Quanti sarebbero saltati se il mondo, la gente, avesse saputo la verità? La verità di un popolo che non è stato nano e barbaro, ma di una civiltà evolutissima e unica al mondo, capace di scrivere, navigare, costruire, pregare, scolpire prima ancora che i grandi popoli conquistatori del Mediterraneo vedessero i propri albori. Quanti, tra i cosiddetti studiosi, scivolerebbero giù dai loro dorati scranni se questo popolo di pietra, magari, ci confermasse anche che sì, la Sardegna è proprio quell’Atlantide di cui vagheggiava il signor Platone? Qualcuno, approfondendo gli studi, potrebbe addirittura arrivare a comprendere le effettive ragioni della presenza di una ziqqurat nelle campagne del sassarese (il cosiddetto altare di Monte d’Accoddi): ma siamo pazzi?!

Eppure da anni alcuni studiosi di fama internazionale hanno più volte scritto qualcosa che avrebbe dovuto risvegliare il lungo sonno degli interessati studiosi nostrani, dei venerabili maestri dell’archeplogia che vedono ovunque fenici e punici e una Sardegna super dominata daiai più disparati popoli.
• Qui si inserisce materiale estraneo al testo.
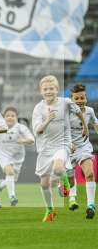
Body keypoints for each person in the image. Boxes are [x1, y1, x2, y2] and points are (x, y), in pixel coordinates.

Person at [32, 75, 88, 222]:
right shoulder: (38, 108)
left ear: (57, 90)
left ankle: (65, 184)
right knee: (44, 183)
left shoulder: (66, 103)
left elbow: (79, 112)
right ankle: (50, 210)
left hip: (63, 144)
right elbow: (37, 130)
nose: (48, 91)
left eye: (51, 88)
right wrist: (48, 120)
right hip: (45, 148)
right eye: (45, 89)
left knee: (58, 168)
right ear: (41, 91)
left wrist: (85, 127)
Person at [67, 83, 98, 218]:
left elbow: (95, 123)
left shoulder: (90, 111)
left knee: (90, 173)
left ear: (85, 97)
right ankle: (71, 197)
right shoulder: (66, 112)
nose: (80, 101)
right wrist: (69, 143)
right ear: (71, 99)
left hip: (83, 148)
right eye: (77, 98)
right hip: (68, 148)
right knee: (69, 177)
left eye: (82, 98)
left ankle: (91, 205)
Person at [0, 107, 34, 206]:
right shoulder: (1, 128)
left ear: (16, 117)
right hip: (3, 155)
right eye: (7, 116)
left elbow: (32, 140)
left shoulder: (21, 128)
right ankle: (12, 197)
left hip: (18, 158)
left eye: (12, 116)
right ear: (3, 117)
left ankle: (0, 185)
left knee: (11, 179)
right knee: (10, 172)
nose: (10, 118)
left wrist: (23, 141)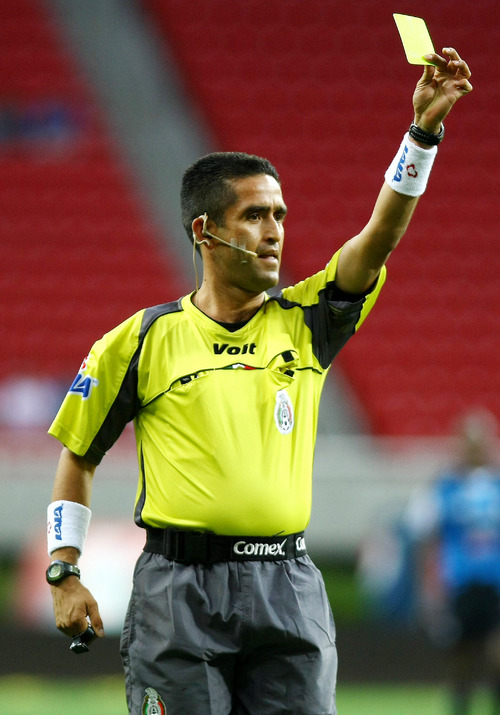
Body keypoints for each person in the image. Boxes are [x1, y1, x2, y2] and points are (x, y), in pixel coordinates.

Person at [45, 48, 472, 714]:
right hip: (177, 591)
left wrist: (423, 135)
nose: (275, 232)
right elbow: (79, 454)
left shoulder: (309, 320)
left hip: (287, 585)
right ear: (205, 230)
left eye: (280, 215)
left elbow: (380, 235)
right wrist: (64, 570)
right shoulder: (139, 340)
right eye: (254, 215)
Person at [406, 410, 500, 715]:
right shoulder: (444, 487)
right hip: (460, 585)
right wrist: (427, 589)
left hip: (496, 584)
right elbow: (423, 535)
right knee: (462, 660)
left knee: (496, 656)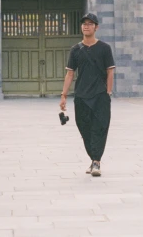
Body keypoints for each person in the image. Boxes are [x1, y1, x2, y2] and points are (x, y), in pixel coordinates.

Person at [59, 12, 115, 177]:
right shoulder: (76, 50)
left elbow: (110, 72)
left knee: (100, 128)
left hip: (100, 96)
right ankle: (93, 158)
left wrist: (108, 93)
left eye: (90, 24)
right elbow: (69, 74)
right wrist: (63, 96)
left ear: (96, 27)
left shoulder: (104, 48)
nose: (86, 26)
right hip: (81, 96)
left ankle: (96, 161)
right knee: (84, 128)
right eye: (84, 23)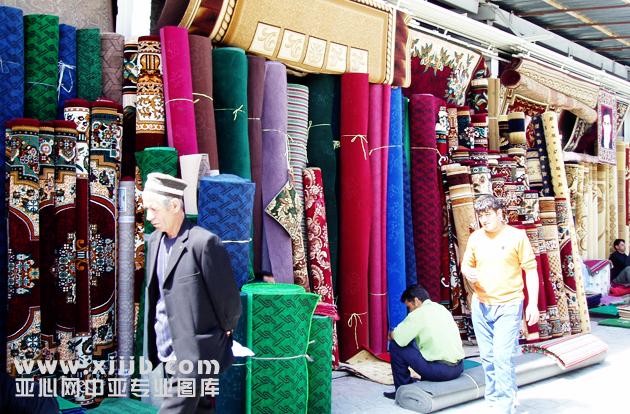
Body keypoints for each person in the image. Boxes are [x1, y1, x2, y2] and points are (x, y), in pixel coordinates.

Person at [143, 172, 242, 414]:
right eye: (147, 209)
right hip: (166, 346)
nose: (149, 216)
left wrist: (226, 329)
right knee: (199, 409)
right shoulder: (154, 241)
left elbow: (227, 297)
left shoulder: (203, 243)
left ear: (174, 205)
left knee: (174, 409)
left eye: (154, 209)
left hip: (195, 351)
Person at [461, 195, 539, 414]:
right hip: (481, 305)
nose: (484, 220)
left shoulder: (516, 236)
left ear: (499, 213)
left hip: (509, 305)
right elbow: (465, 265)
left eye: (488, 214)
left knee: (502, 357)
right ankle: (495, 402)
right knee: (488, 358)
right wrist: (468, 272)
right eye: (480, 216)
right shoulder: (476, 238)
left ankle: (504, 407)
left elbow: (531, 270)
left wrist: (532, 304)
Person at [383, 284, 465, 400]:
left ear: (417, 301)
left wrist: (391, 334)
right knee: (420, 344)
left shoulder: (419, 313)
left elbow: (399, 337)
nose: (410, 311)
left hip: (441, 371)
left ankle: (403, 390)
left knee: (395, 346)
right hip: (458, 368)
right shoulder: (441, 308)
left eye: (409, 307)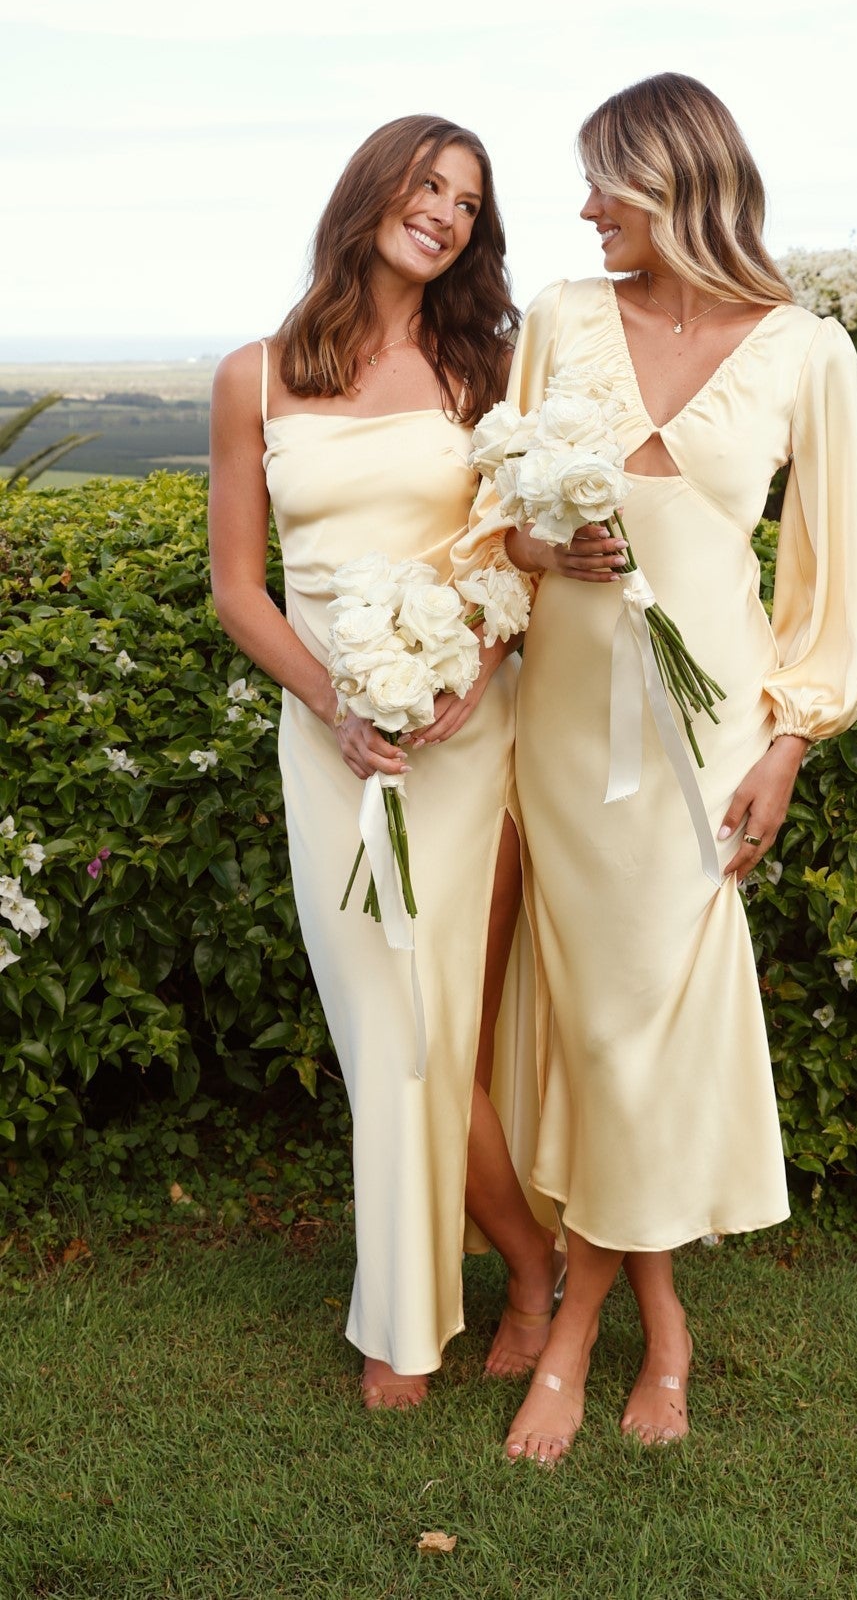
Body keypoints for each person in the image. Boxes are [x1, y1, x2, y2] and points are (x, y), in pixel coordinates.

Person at [456, 72, 857, 1464]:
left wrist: (790, 744)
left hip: (703, 742)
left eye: (604, 184)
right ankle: (659, 1322)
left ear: (678, 182)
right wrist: (539, 547)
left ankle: (579, 1330)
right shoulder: (569, 322)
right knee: (594, 1023)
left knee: (640, 1017)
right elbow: (490, 520)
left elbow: (831, 583)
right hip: (563, 726)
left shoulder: (807, 351)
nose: (581, 210)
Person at [208, 116, 557, 1412]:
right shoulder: (253, 376)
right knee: (381, 1035)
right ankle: (513, 1273)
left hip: (463, 739)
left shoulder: (485, 372)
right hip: (328, 745)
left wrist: (462, 677)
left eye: (469, 201)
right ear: (372, 194)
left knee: (430, 1036)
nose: (449, 212)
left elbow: (510, 554)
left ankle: (446, 1309)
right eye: (429, 185)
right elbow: (240, 589)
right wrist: (333, 704)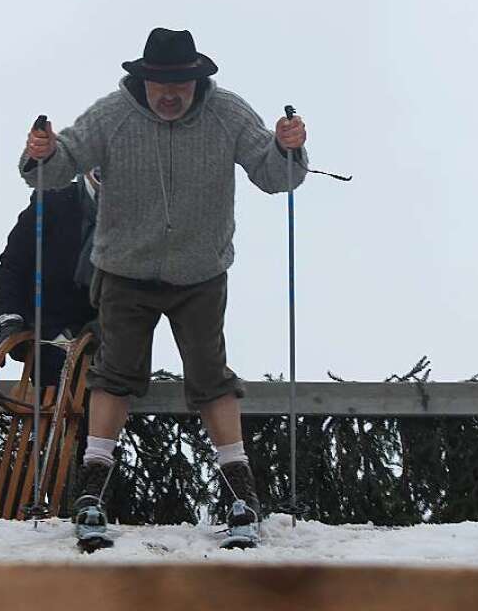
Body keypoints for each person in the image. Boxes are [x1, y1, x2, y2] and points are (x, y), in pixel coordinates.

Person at [20, 27, 308, 544]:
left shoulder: (227, 113)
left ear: (198, 79)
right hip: (124, 270)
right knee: (114, 374)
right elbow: (56, 168)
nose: (171, 95)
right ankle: (90, 491)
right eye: (160, 84)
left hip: (200, 272)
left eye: (181, 84)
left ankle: (243, 495)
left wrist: (289, 147)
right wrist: (41, 151)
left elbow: (274, 175)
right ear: (144, 79)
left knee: (211, 376)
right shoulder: (111, 114)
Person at [0, 171, 100, 386]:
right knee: (47, 400)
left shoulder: (135, 215)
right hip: (46, 329)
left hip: (103, 335)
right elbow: (14, 263)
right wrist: (11, 320)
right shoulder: (51, 199)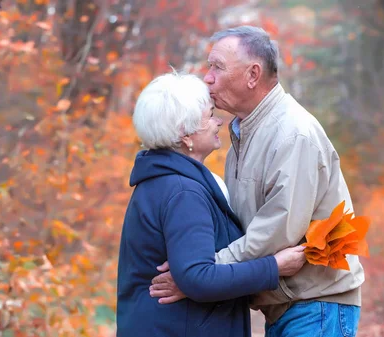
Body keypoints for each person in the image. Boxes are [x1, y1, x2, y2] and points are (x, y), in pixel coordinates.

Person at [150, 26, 365, 337]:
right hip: (287, 307)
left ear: (253, 75)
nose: (207, 77)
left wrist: (200, 273)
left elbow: (277, 231)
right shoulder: (243, 132)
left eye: (217, 67)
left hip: (317, 307)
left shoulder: (292, 133)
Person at [116, 71, 307, 337]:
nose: (218, 121)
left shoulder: (162, 182)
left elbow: (192, 274)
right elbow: (198, 278)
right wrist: (274, 267)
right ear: (186, 133)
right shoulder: (183, 192)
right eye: (209, 115)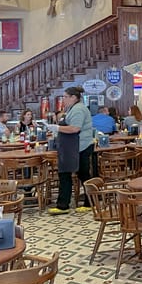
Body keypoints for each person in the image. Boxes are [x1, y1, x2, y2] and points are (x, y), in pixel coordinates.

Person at [50, 86, 93, 215]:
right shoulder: (72, 108)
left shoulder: (78, 109)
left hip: (80, 146)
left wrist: (56, 128)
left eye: (65, 97)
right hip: (73, 146)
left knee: (81, 175)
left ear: (74, 97)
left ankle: (84, 203)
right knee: (73, 174)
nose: (63, 99)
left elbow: (75, 128)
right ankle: (66, 204)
A riprova di ciò la Patrizia Phillips, in “La preistoria d’Europa” ha scritto che la presenza di ossidiana sarda nella Corsica e in nord Italia, viene datata all’ottavo millennio. Misurazioni del Bailloud effettuate nel 1972. Proveniente dalla Sardegna era il più forte indicatore dell’attività marittima nell’ovest mediterraneo a quei tempi (opera di Allen Lane, Penguin booksLtd. London 1980 pag.157/171) Non dimentichiamo inoltre il monito lanciato da John Bowle, un altro grande studioso che in A History of Europe, fin dal 1979, così scriveva: Oggi sappiamo che la diffusissima cultura megalitica diffusa da Malta e alla Sardegna, alla penisola Iberica, alla Bretagna, alle isole Britanniche e alla Danimarca, risale per lo più al neolitico, è più antica della civiltà egiziana e delle piramidi. Senza contare tutti quegli studiosi che sostengono da anni che le datazioni storico-cronologiche vanno ritoccate di almeno 1.000 anni.

Qualcuno ha detto che gli studi si sono arenati “per mancanza di fondi”. Che vergogna, eh… la colpa è sempre dei soldi che non ci sono mai, non di chi infila la testa sotto la sabbia per paura di fare una figura di merda e di perdere il proprio prestigio intellettuale. Fortunatamente oggi in Sardegna ci sono personaggi tra i quali Leonardo Melis, Paolo Valente Poddighe e prima di loro Carta Raspi che non si sono fermati continuano le loro ricerche anche contro i parerei dell’archeologia ufficiale e lavorano alacremente per portare sotto gli occhi di tutti la vergogna di questo processo di depauperamento culturale ed identitario che i Sardi subiscono costantemente sotto i colpi di un fine e subdolo cesello oscurantista. Ma questo depauperamento non è solo una questione, tutta nostra, di autostima. Riguarda i Sardi, certo, ma i Sardi come parte determinante nella costruzione della cultura di tutti. Riguarda il mondo intero, bramoso di ottenere i tasselli che mancano per capirsi meglio. é una questione culturale, artistica, politica, economica. E, detto tra noi, la totale assenza di onestà intellettuale dimostrata dagli addetti ai lavori è nauseante in maniera micidiale. Non si riesce a rimanere stupiti, sconcertati, e nemmeno indignati, assuefatti come siamo alle vergognose manovre dei vari poteri nelle loro varie forme).